The hospital’s ED then looked to improve patient flow and efficiency once the patient was in the ER, or time from doctor-to-disposition, and open data played a key role in improving productivity.
“With regards to open data, first we met together as a group and decided goals, and then we worked on systems so physicians could reach goals,” Dr. Morrell said. “We start with low acuity, so one hour is for rapid care patients, two hours is level 3 patients, three hours is the higher acuity and four hours is the admissions.”
“We don’t try to push the people out; our goal is to eliminate the non-value added parts of it and keep the value-added parts,” she said.
The ED then held staff meetings to discuss efficiency tips and share best practices and physicians and staff often shadowed their fastest colleagues.
Dr. Morrell said the use of open data and metrics helped to decrease patients’ length of stay in the ED by 10 percent as “the staff most impacted were the ones who were slower; the faster ones stayed fast and the slower ones got faster.”

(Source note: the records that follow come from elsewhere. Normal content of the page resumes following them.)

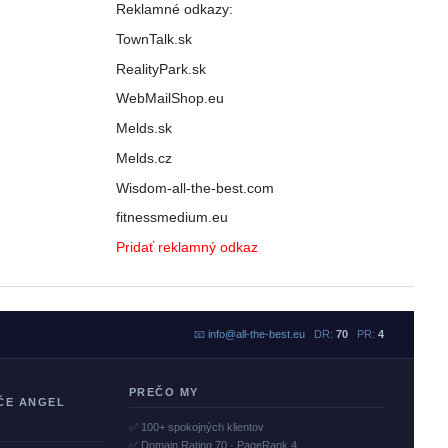
Reklamné odkazy:
TownTalk.sk
RealityPark.sk
WebMailShop.eu
Melds.sk
Melds.cz
Wisdom-all-the-best.com
fitnessmedium.eu
Pridať reklamný odkaz
📧
info@all-the-best.eu
DR:
70
PR:
4
PREČO MY
ČE ANGEL
✅ 100+ spokojných klientov
✅ Domain Rating 70 · PageRank 4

“The metrics are not random, but are chosen to create the capacity. Again, decreasing the length of stay creates capacity, so if we have a patient in a bed for two hours rather than four hours, we can see twice as many patients,” she said.
“When we started, our goal was one hour [arrival to discharge time] and almost nobody was meeting that metric. And in 2014, almost everyone is meeting that goal and many people are down to 30 minutes,” Dr. Morrell said.
“And, we make sure efficiency is balanced with quality and patient satisfaction,” she said. “We have developed this culture of patient-centered innovation and flow.”